In particular, it is being tailored for youngsters who prefer texting and instant messaging to the more formal medium of email. "Talking to high-schoolers makes me feel really old," said Mr Zuckerberg, 26, who created Facebook in his Harvard University dorm room in 2004.
Around 70 per cent of Facebook's users regularly use it to send messages to friends, with a total of four billion messages passing across the site each day. Its move into email, linking Facebook users to people outside the site, could dramatically increase those numbers.
According to Silicon Valley gossip, Facebook engineers working on the service had nicknamed it the "Gmail killer", in reference to Google's email service.
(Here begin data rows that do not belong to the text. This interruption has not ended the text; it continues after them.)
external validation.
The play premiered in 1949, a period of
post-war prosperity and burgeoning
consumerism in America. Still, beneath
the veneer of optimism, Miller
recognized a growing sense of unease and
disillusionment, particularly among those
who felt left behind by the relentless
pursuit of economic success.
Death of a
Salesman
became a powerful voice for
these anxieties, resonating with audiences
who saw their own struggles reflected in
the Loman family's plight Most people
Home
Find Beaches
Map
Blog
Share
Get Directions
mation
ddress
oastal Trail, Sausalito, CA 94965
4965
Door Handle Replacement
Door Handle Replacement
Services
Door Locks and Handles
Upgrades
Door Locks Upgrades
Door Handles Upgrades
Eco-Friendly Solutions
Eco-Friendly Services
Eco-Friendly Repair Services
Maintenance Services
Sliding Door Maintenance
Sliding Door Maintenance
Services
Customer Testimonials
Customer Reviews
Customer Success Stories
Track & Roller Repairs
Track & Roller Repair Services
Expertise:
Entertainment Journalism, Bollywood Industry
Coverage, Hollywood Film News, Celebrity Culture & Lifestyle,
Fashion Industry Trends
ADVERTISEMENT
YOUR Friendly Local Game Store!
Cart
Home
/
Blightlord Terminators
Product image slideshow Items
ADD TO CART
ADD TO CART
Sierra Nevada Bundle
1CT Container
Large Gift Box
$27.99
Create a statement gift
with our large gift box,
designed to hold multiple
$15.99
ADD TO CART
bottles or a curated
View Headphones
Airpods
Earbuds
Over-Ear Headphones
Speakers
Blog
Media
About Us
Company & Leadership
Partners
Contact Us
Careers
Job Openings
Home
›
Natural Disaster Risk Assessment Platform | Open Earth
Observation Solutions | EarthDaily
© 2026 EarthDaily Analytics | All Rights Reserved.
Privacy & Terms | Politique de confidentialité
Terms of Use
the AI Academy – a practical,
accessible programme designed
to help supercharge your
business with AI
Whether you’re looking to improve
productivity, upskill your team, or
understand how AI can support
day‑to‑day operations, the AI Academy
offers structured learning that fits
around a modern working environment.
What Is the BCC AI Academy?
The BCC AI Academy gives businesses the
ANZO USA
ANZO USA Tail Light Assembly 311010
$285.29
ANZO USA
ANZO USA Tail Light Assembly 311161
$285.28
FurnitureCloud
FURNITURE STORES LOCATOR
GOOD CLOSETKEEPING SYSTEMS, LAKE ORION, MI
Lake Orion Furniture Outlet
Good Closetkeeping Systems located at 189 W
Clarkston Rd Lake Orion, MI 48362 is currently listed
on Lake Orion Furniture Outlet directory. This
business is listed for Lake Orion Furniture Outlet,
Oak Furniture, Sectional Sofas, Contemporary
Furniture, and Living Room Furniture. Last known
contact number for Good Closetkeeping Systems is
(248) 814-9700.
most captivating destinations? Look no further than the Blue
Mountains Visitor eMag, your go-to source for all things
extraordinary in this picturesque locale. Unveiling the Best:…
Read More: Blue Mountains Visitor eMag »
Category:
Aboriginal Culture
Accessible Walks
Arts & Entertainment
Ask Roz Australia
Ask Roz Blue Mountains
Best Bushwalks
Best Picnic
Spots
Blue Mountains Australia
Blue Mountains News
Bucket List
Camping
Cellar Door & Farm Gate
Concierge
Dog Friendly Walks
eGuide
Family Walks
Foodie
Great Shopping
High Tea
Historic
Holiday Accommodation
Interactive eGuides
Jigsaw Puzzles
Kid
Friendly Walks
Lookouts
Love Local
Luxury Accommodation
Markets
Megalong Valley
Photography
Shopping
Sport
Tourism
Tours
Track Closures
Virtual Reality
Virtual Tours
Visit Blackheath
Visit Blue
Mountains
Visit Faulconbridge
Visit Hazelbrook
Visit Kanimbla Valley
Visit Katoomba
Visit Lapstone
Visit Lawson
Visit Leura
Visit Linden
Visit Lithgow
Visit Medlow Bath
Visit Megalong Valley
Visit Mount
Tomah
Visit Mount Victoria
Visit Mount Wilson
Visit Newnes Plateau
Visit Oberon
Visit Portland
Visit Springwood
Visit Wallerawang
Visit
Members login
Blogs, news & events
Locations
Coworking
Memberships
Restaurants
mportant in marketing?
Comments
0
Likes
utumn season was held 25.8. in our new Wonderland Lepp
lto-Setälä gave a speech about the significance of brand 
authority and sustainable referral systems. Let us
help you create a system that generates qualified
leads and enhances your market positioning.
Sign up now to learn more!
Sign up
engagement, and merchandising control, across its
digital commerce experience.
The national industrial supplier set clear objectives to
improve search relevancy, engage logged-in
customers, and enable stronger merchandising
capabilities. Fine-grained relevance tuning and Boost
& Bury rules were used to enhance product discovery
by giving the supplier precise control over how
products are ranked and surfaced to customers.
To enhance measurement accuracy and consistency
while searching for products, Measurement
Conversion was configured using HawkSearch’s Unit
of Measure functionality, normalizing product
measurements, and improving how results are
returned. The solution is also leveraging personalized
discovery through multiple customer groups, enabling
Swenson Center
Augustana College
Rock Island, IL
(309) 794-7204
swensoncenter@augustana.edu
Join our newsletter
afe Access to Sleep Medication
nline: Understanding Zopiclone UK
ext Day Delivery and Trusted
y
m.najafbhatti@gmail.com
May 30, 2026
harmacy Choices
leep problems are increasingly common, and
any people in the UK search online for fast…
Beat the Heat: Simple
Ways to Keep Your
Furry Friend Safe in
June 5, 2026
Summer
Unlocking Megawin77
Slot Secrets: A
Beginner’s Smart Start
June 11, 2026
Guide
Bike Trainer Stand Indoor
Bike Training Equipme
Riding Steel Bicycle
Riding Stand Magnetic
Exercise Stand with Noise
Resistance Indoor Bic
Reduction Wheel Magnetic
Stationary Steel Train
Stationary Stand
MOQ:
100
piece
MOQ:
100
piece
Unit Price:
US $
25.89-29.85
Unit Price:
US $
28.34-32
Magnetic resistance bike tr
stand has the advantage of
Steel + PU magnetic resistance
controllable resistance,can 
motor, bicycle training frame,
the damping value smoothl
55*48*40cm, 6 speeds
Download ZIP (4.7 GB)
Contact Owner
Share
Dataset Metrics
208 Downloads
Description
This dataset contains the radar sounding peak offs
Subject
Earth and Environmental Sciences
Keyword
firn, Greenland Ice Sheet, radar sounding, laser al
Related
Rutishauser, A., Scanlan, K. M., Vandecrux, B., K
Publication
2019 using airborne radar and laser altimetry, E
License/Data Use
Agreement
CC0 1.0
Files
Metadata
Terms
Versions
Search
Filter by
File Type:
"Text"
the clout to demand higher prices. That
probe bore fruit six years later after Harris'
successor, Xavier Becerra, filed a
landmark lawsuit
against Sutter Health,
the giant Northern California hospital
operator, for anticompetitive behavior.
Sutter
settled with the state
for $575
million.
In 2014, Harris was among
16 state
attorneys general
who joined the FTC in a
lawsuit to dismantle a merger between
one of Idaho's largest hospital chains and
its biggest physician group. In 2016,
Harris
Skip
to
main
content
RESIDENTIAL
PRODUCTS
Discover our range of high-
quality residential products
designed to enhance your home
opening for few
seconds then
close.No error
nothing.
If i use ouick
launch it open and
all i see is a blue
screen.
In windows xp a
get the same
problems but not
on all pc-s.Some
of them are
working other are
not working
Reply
Gmail users – like those of other email services – will be able to access their mail within Facebook from now on, or could decide to switch to a Facebook email address, robbing Google of lucrative advertising. But Mr Zuckerberg played down the rivalry. "They have a great product. Email is still really important to a lot of people."
Anticipating concern from privacy advocates who fear that users are already sharing too much personal data with Facebook, Mr Zuckerberg defended the company's use of targeted advertising. He said it should be less of a privacy concern than other advertising networks who track web users to assemble information about sites they like to visit. "Our ad system is based only on what you put in," he said.